Der Theologe Voigt sagt: „Die Sünde nimmt die Gestalt an, die sich aus dem Material ergibt, das die äußeren Lebensumstände eines Menschen, seine Chancen und Grenzen, seine Überzeugungen und Schicksale, sein Temperament und seine Probleme bilden.

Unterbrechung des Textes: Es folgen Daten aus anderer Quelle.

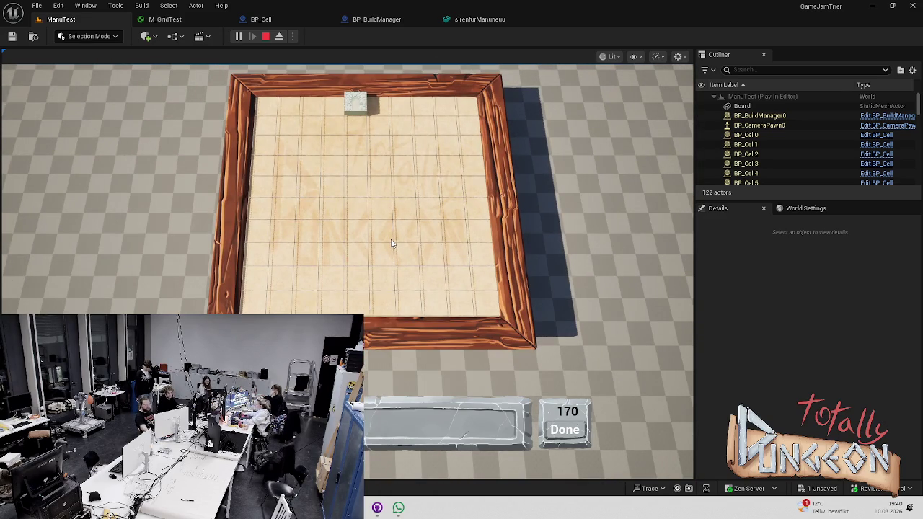
scroll(391, 244, up, 2)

Wer Jesus Christus zugibt, wird wahrnehmungsfähiger für die Sünde in sich. Er wird formbarer für das Erbarmen Gottes, begnadet oder charismatischer. Christus übt Erbarmen – nennen wir es charismatische Persönlichkeitsentwicklung, getragen vom Vertrauen.

Deshalb

2. Christus übt Vertrauen

Es ist eine kleine Gemeinheit Gottes, vielleicht auch eine bewußte Provokation. Unternehmensberater hat Gott nicht gefragt. Vielleicht ist es auch eine Grille des Schöpfers. Er besteht darauf, seine Kirche mit absolut unqualifizierten Leuten zu veranstalten. Was in der freien Wirtschaft ein Horror ist, leistet sich der alte Herr. Gott macht Kirche mit unkirchlich veranlagten Menschen, mit Menschen wie Du und ich.Seine Firma auf Erden soll eine Firma der ausgerutschten, fehlgetretenen Geisterfahrer sein – die Stolpervogel GmbH & Co. KG. Mitarbeiter darf nur sein, wer bei der Aufnahmeprüfung durchgefallen ist. Qualifikation durch Disqualifizierung – was schwächelt in den Augen dieser Welt, das hat Gott erwählt. Wer sich wundert, daß Gott ihn noch gebrauchen kann, hat die ideale Voraussetzung für einen Job im Gottesreich.

Es geht nicht um eine religiös verbrämte Warmduschermentalität oder das neue deutsche sich selber Sackenlassen. Paulus war kein Schattenparker, und Jesus Christus auch nicht. Es geht um Über-sich-selbst-betroffen-sein.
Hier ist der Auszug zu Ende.